- EXERCISE
Copy out, exactly as written, only the line containing "text [188, 117, 1053, 242]" and the lines after it through the end of the records.

-------

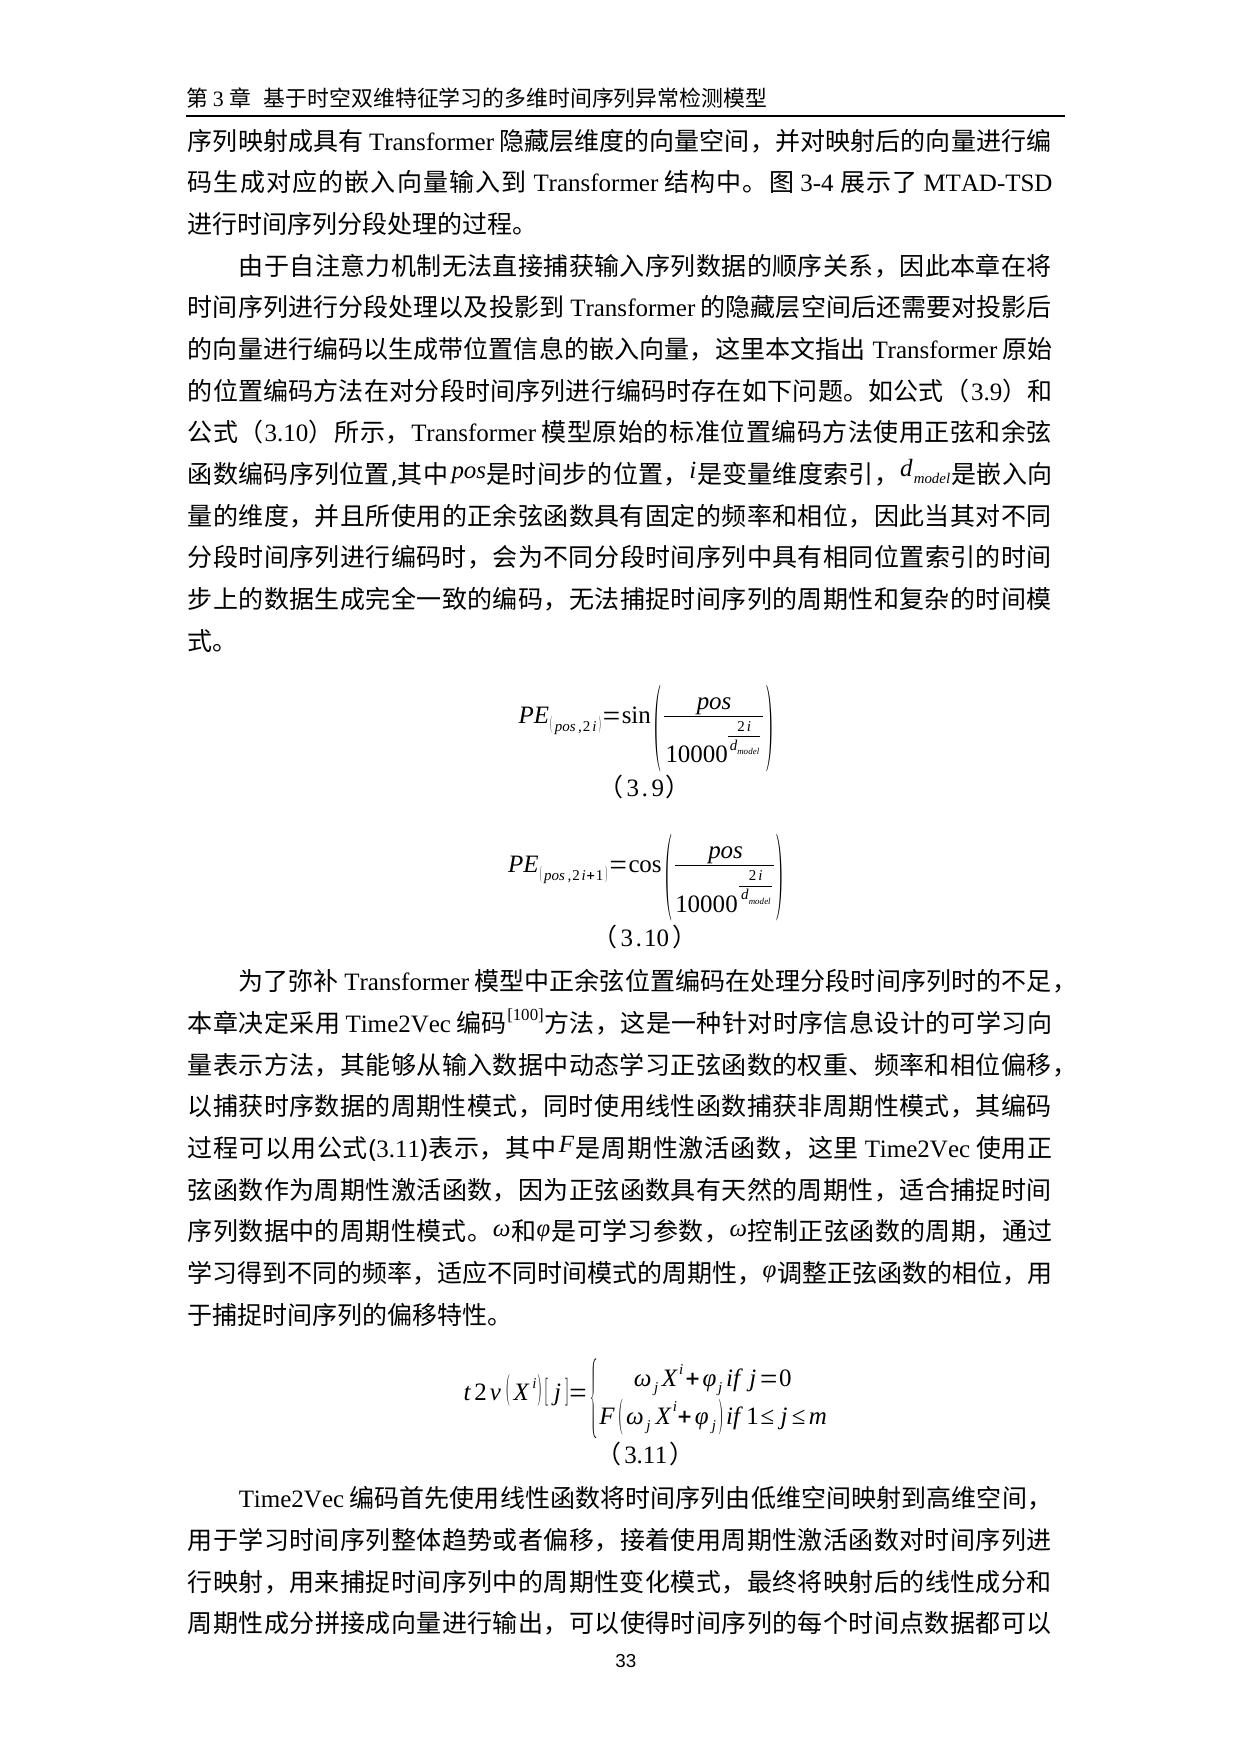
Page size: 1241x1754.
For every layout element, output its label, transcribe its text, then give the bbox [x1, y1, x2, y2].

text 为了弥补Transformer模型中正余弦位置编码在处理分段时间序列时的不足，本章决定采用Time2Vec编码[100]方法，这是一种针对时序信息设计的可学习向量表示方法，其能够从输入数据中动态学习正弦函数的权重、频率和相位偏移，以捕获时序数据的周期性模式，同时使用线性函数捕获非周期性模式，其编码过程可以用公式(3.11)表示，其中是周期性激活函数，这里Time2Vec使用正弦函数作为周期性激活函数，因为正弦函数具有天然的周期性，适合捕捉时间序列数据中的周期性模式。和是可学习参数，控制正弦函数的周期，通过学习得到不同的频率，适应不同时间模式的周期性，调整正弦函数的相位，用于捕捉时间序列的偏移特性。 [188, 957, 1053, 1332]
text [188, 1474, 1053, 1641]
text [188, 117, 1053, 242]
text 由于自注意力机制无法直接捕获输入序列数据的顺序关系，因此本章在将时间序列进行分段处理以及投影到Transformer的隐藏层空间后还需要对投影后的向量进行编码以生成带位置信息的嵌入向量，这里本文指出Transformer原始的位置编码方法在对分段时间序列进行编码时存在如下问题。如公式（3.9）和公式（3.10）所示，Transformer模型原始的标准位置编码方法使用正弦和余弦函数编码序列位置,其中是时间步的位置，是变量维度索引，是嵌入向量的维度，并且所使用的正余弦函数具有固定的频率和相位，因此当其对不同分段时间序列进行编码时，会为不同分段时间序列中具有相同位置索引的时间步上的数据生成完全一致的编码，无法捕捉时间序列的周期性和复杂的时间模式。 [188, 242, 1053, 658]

-------

- WRITTEN ANSWER
text [188, 117, 1053, 242]
text 由于自注意力机制无法直接捕获输入序列数据的顺序关系，因此本章在将时间序列进行分段处理以及投影到Transformer的隐藏层空间后还需要对投影后的向量进行编码以生成带位置信息的嵌入向量，这里本文指出Transformer原始的位置编码方法在对分段时间序列进行编码时存在如下问题。如公式（3.9）和公式（3.10）所示，Transformer模型原始的标准位置编码方法使用正弦和余弦函数编码序列位置,其中是时间步的位置，是变量维度索引，是嵌入向量的维度，并且所使用的正余弦函数具有固定的频率和相位，因此当其对不同分段时间序列进行编码时，会为不同分段时间序列中具有相同位置索引的时间步上的数据生成完全一致的编码，无法捕捉时间序列的周期性和复杂的时间模式。 [188, 242, 1053, 658]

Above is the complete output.